* RECORDS FOR THE TASK
=== Section Start ===
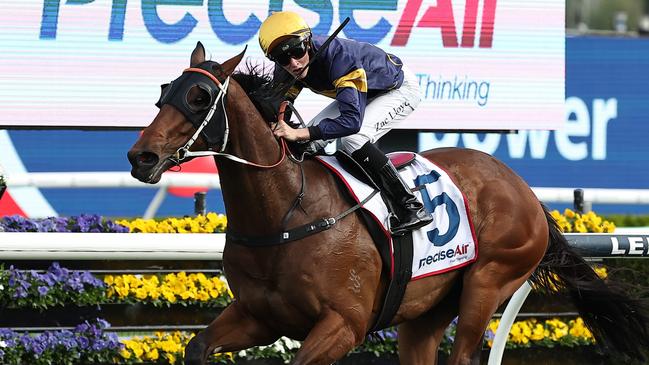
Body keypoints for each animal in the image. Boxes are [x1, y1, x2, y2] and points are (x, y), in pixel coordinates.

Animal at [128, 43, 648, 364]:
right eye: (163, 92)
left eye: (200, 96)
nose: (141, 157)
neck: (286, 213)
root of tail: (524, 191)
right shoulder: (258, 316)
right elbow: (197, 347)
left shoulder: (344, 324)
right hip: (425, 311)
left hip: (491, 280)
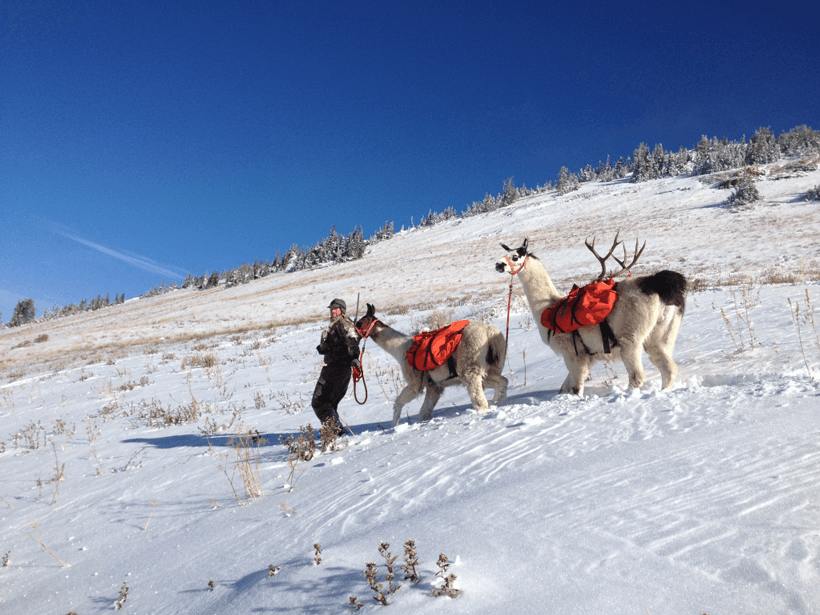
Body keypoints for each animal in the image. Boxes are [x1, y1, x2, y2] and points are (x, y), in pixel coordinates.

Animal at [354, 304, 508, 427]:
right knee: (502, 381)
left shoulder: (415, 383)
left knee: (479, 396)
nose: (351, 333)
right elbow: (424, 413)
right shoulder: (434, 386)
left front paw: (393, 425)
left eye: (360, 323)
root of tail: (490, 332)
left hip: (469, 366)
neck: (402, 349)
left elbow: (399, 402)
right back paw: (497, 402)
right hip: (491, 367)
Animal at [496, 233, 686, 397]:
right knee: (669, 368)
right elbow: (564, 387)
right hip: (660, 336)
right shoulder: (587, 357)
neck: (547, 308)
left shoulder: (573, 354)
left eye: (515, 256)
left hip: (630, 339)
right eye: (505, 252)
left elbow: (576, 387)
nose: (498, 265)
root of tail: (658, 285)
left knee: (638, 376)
=== Section End ===
=== Section Start ===
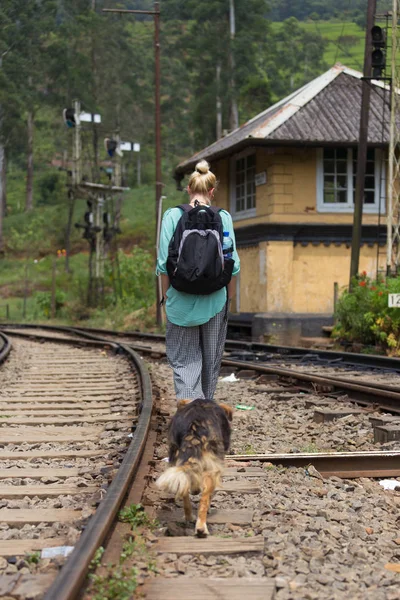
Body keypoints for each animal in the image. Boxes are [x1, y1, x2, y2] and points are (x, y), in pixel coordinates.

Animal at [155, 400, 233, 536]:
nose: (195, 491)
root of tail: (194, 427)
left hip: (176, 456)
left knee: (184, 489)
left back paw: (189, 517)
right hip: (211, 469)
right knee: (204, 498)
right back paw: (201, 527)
=== Section End ===
* WORK REQUEST
Tallying every line that holds the string "elbow", report the total for the records and nothing else.

* RESULT FOR THIS EXERCISE
5